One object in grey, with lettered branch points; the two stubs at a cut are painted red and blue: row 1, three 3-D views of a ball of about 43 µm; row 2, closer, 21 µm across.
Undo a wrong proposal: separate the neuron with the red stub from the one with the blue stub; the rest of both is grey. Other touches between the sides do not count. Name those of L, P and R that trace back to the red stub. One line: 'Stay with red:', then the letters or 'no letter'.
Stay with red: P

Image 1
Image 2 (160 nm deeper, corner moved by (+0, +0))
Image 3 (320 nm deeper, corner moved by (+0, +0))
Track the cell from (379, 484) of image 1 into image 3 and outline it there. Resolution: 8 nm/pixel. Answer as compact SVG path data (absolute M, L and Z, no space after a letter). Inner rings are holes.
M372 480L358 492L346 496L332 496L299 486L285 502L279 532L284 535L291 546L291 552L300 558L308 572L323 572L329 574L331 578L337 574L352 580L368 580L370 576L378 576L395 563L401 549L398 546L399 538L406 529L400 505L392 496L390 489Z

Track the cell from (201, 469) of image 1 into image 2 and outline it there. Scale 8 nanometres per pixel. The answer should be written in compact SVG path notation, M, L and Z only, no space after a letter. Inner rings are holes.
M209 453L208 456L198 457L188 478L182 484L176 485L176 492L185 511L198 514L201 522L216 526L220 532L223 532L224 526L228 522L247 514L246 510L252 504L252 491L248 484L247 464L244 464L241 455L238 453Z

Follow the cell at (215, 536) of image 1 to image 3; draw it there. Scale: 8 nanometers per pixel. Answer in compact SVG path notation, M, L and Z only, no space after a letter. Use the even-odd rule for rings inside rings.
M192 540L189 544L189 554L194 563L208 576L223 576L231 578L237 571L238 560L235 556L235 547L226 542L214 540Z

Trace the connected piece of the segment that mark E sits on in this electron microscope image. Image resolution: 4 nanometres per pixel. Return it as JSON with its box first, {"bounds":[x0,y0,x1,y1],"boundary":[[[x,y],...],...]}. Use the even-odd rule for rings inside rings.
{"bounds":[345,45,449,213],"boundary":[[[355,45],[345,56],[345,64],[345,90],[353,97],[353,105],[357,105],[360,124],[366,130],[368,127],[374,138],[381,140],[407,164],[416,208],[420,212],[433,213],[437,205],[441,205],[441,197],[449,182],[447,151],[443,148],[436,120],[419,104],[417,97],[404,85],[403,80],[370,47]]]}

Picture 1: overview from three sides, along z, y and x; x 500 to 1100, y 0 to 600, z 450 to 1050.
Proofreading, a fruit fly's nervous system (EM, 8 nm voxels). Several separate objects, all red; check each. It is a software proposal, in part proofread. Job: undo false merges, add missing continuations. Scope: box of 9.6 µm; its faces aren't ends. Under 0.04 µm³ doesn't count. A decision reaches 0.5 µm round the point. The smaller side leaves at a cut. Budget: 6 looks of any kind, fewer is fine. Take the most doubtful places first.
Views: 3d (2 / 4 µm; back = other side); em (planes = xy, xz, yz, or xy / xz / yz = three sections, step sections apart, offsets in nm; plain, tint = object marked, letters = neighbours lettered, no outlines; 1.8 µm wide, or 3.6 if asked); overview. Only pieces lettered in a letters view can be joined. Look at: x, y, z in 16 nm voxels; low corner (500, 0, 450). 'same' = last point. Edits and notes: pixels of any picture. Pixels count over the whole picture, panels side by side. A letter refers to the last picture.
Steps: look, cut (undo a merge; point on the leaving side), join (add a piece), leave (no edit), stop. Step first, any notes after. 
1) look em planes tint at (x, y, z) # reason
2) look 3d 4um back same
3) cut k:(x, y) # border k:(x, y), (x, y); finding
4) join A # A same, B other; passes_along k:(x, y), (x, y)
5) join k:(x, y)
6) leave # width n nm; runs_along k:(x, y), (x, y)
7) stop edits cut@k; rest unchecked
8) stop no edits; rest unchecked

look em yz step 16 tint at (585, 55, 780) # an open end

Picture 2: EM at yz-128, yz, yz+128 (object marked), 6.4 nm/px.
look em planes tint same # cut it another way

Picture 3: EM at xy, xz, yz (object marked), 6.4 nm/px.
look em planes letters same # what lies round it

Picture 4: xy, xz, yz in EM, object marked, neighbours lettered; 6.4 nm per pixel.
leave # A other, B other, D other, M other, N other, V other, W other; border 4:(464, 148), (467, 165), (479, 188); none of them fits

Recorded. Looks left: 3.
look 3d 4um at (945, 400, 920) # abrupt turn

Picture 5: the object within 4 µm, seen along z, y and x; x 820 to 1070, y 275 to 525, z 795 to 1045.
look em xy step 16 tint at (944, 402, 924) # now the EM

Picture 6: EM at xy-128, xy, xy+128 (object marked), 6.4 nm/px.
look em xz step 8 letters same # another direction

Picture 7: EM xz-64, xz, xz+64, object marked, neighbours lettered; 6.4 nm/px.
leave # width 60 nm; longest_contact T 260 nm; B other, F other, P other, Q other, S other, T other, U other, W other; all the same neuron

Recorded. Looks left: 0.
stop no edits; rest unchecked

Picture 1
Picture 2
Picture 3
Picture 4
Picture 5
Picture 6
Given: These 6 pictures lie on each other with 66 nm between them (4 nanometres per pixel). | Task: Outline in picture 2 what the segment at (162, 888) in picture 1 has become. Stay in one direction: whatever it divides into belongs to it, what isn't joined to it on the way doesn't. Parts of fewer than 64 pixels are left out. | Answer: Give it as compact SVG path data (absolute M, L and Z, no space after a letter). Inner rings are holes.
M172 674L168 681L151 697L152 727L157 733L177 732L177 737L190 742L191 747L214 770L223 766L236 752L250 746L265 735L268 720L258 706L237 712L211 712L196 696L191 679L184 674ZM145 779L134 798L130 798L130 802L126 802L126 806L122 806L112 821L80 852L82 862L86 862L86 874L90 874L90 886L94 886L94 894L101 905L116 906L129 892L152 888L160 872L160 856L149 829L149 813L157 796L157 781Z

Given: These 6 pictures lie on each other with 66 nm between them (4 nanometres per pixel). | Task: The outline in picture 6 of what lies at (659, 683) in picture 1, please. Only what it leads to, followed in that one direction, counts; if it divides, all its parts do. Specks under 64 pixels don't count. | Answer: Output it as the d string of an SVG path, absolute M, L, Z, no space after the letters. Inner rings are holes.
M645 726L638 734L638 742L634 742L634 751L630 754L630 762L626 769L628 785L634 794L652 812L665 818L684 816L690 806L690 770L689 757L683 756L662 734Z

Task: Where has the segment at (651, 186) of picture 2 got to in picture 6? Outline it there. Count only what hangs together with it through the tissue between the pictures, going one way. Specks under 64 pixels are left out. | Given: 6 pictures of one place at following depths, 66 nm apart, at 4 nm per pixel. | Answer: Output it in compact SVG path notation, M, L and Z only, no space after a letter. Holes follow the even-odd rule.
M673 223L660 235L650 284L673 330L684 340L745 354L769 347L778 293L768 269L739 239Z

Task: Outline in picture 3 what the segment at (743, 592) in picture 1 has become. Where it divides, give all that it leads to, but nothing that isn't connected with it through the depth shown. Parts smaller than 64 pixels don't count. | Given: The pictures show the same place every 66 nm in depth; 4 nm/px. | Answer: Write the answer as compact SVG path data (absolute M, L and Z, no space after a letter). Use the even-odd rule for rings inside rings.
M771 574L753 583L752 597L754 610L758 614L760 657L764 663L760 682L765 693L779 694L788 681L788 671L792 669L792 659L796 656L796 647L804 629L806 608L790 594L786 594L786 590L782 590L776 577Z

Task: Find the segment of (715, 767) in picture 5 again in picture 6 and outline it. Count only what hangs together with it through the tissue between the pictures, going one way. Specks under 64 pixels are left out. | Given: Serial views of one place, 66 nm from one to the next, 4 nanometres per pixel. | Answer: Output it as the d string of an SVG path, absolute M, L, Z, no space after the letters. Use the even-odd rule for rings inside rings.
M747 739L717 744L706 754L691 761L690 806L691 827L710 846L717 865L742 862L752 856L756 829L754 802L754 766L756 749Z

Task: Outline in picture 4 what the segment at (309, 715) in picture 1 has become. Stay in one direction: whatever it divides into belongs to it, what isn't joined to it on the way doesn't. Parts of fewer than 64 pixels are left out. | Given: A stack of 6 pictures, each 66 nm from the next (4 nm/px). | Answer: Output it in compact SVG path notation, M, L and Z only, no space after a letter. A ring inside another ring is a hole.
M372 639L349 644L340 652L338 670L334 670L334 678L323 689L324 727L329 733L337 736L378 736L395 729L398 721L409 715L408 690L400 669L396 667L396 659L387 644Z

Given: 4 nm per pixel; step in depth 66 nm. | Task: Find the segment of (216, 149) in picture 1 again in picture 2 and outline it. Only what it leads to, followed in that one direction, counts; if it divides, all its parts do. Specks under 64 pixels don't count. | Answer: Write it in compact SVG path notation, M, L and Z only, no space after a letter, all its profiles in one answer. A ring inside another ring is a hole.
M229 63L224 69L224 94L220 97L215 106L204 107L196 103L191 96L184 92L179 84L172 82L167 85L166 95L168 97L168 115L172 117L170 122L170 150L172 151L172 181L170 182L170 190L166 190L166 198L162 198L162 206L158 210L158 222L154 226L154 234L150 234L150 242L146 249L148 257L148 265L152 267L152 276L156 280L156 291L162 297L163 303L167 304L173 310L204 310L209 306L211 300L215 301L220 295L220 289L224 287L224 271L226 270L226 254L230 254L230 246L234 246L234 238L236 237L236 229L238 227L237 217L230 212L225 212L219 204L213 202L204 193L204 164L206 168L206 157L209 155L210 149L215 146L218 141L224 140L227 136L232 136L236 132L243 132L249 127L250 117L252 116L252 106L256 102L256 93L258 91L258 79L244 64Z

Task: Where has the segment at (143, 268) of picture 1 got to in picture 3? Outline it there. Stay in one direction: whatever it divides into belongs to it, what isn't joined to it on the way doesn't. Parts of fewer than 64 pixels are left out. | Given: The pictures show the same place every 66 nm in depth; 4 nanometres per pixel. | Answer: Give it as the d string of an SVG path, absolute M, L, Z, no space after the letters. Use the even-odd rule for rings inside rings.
──────────────────────────────
[ABOUT THIS EXERCISE] Start with the line above that contains "Image 2 (160" and end with the line that contains "Image 3 (320". Write out those lines exactly, and only those.

[TASK SOLUTION]
Image 2 (160 nm deeper, corner moved by (+0, +0))
Image 3 (320 nm deeper, corner moved by (+0, +0))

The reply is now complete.